─── Data to examine ───
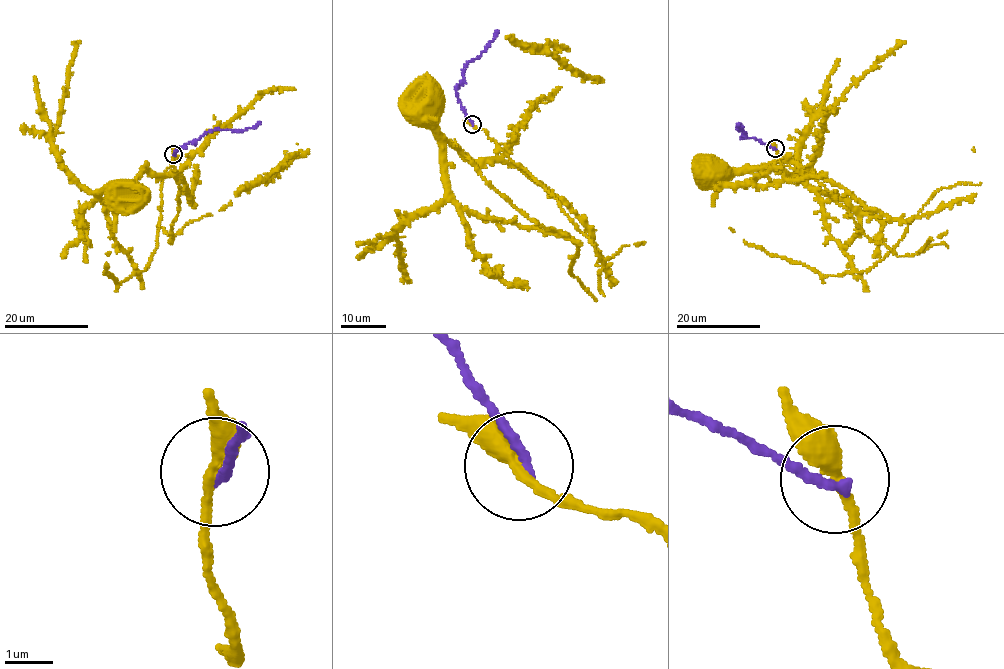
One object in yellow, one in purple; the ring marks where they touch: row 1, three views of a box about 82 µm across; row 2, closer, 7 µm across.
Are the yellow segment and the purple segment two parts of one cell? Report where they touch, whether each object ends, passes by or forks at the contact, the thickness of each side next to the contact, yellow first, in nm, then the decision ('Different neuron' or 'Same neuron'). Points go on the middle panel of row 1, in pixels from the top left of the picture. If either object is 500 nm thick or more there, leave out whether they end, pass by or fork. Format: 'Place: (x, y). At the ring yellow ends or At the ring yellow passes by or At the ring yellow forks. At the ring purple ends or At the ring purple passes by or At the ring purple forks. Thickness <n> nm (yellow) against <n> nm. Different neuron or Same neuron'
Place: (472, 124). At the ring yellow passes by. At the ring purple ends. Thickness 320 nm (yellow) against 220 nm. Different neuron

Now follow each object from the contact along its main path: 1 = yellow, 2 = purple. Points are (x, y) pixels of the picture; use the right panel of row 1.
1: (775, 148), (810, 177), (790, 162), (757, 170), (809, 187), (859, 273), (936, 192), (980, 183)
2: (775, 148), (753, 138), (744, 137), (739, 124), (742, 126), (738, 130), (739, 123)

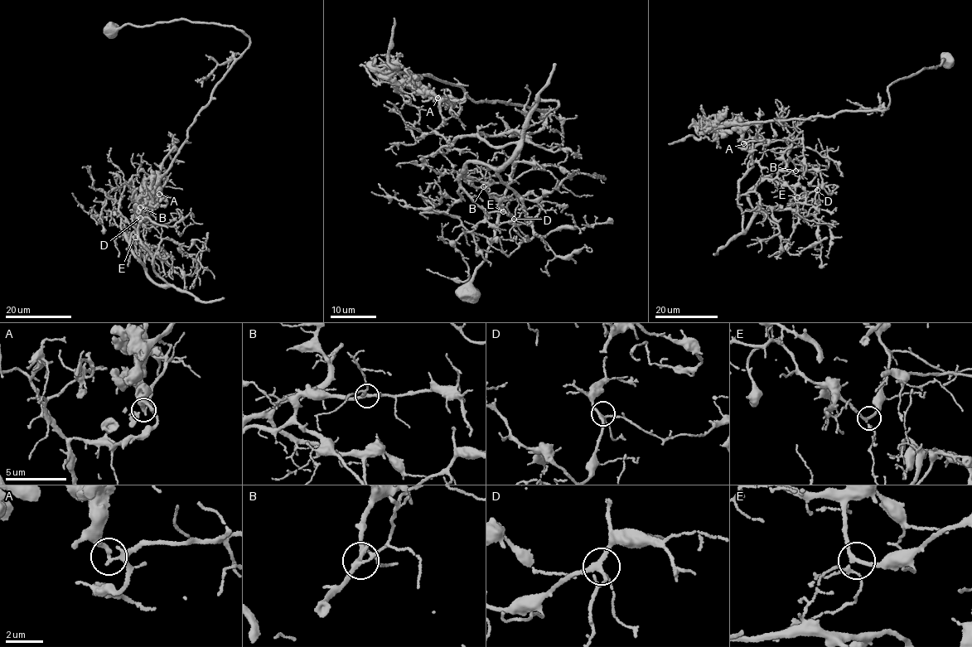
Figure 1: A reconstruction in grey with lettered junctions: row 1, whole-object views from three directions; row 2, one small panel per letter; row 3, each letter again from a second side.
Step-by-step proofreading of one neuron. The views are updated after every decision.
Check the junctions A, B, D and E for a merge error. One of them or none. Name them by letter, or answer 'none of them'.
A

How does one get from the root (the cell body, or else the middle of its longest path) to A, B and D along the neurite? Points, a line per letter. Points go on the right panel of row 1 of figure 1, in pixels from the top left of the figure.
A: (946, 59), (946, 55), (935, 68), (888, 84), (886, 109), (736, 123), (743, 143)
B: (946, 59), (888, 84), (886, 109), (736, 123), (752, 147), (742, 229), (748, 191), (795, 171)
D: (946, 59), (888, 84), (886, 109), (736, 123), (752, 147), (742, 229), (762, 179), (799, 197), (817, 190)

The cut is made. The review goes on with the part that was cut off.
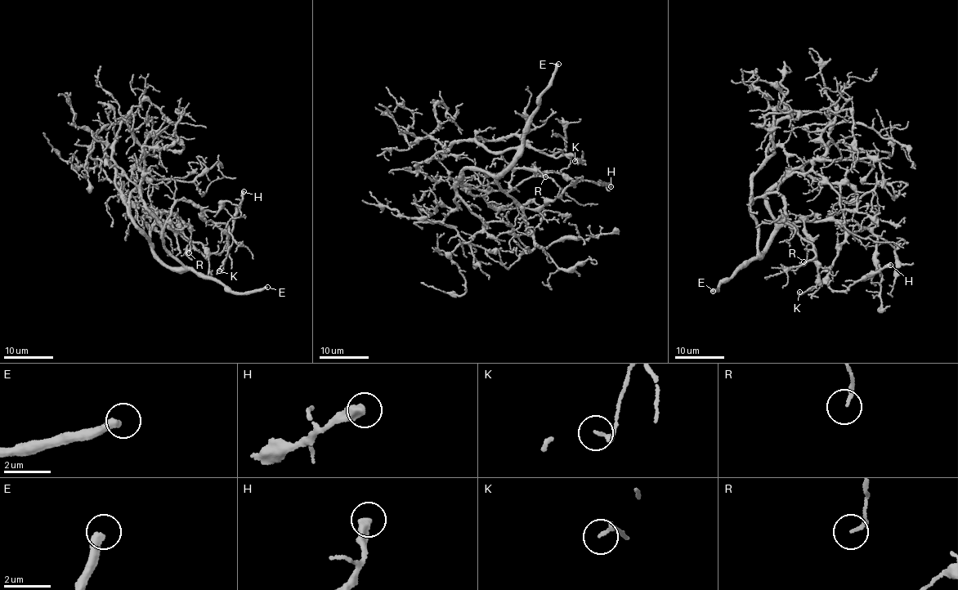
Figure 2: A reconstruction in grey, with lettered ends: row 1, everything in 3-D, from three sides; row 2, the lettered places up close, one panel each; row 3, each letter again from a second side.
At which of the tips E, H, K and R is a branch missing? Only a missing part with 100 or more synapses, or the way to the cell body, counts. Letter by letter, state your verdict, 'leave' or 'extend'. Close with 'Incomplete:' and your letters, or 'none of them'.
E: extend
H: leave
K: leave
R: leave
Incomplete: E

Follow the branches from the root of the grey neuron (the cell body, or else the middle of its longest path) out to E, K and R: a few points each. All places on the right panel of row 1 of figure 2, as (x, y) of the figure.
───
* What you need to do
Your reply should be the entries copied exactly, with all images omitted.

* Answer to this task
One object in yellow, one in purple; the ring marks where they touch: row 1, three views of a box about 82 µm across; row 2, closer, 7 µm across.
Are the yellow segment and the purple segment two parts of one cell? Report where they touch, whether each object ends, passes by or forks at the contact, the thickness of each side next to the contact, yellow first, in nm, then the decision ('Different neuron' or 'Same neuron'). Points go on the middle panel of row 1, in pixels from the top left of the picture. If either object is 500 nm thick or more there, leave out whether they end, pass by or fork. Format: 'Place: (x, y). At the ring yellow ends or At the ring yellow passes by or At the ring yellow forks. At the ring purple ends or At the ring purple passes by or At the ring purple forks. Thickness <n> nm (yellow) against <n> nm. Different neuron or Same neuron'
Place: (472, 124). At the ring yellow passes by. At the ring purple ends. Thickness 320 nm (yellow) against 220 nm. Different neuron

Now follow each object from the contact along its main path: 1 = yellow, 2 = purple. Points are (x, y) pixels of the picture; use the right panel of row 1.
1: (775, 148), (810, 177), (790, 162), (757, 170), (809, 187), (859, 273), (936, 192), (980, 183)
2: (775, 148), (753, 138), (744, 137), (739, 124), (742, 126), (738, 130), (739, 123)

Figure 1: A reconstruction in grey with lettered junctions: row 1, whole-object views from three directions; row 2, one small panel per letter; row 3, each letter again from a second side.
Step-by-step proofreading of one neuron. The views are updated after every decision.
Check the junctions A, B, D and E for a merge error. One of them or none. Name them by letter, or answer 'none of them'.
A

How does one get from the root (the cell body, or else the middle of its longest path) to A, B and D along the neurite? Points, a line per letter. Points go on the right panel of row 1 of figure 1, in pixels from the top left of the figure.
A: (946, 59), (946, 55), (935, 68), (888, 84), (886, 109), (736, 123), (743, 143)
B: (946, 59), (888, 84), (886, 109), (736, 123), (752, 147), (742, 229), (748, 191), (795, 171)
D: (946, 59), (888, 84), (886, 109), (736, 123), (752, 147), (742, 229), (762, 179), (799, 197), (817, 190)

The cut is made. The review goes on with the part that was cut off.
Figure 2: A reconstruction in grey, with lettered ends: row 1, everything in 3-D, from three sides; row 2, the lettered places up close, one panel each; row 3, each letter again from a second side.
At which of the tips E, H, K and R is a branch missing? Only a missing part with 100 or more synapses, or the way to the cell body, counts. Letter by letter, state your verdict, 'leave' or 'extend'. Close with 'Incomplete:' and your letters, or 'none of them'.
E: extend
H: leave
K: leave
R: leave
Incomplete: E

Follow the branches from the root of the grey neuron (the cell body, or else the middle of its longest path) out to E, K and R: a few points each. All places on the right panel of row 1 of figure 2, as (x, y) of the figure.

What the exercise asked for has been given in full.